• [Task set]:
(1) Translate into Spanish this sentence from the article on senior civil servants leaving Whitehall: "Sedwill is the shortest-lived cabinet secretary in modern times."
(2) Proceed with the article on senior civil servants quitting Whitehall, picking up after its final sentence.

• [Document excerpt]:
════════════════

New Times,
New Thinking.

The two reasons to be worried about the civil servants quitting Whitehall

The exodus may result in a government dominated by cronyism, or simply paralyse its effectiveness. 

By Stephen Bush

Richard Heaton has become the latest permanent secretary to announce his retirement from the civil service. His departure from the Ministry of Justice continues the exodus of senior figures since the general election, and comes just a day after it was revealed that Mark Sedwill, the departing cabinet secretary, will receive a payout of almost £250,000.

It’s not uncommon for there to be changes at the top of the civil service when the prime minister changes, but the scope and circumstances are novel. Philip Rutnam, the departed permanent secretary at the Home Office, is suing the government for constructive dismissal. Sedwill is the shortest-lived cabinet secretary in modern times. And it means that taken together, the institutional leadership of the Foreign Office, the Home Office, the business department, and the Ministry of Justice will all have changed in a period of months – an unprecedentedly rapid turnover.

════════════════

• [Data records]:
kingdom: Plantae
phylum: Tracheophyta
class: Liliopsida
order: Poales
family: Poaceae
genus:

════════════════

• [Outputs by task]:
(1) Sedwill es el secretario del Gabinete con el mandato más breve de los tiempos modernos.

(2)
There are two reasons to be worried. The first is that the replacements in these jobs will replicate the pattern we’ve seen thus far in government appointments under Boris Johnson: roles will be filled by names that are already known to the Prime Minister and/or his closest advisers, and that groupthink and ideological conformity will become more, not less, common than it was before.

It is of course possible that when the dust settles, the government will genuinely have more science and engineering graduates at the top, more diversity of outlook and that the early pattern of hires won’t reflect the full spectrum. It is, however, thus far unproven and unless or until that happens, we should err on the side that it won’t.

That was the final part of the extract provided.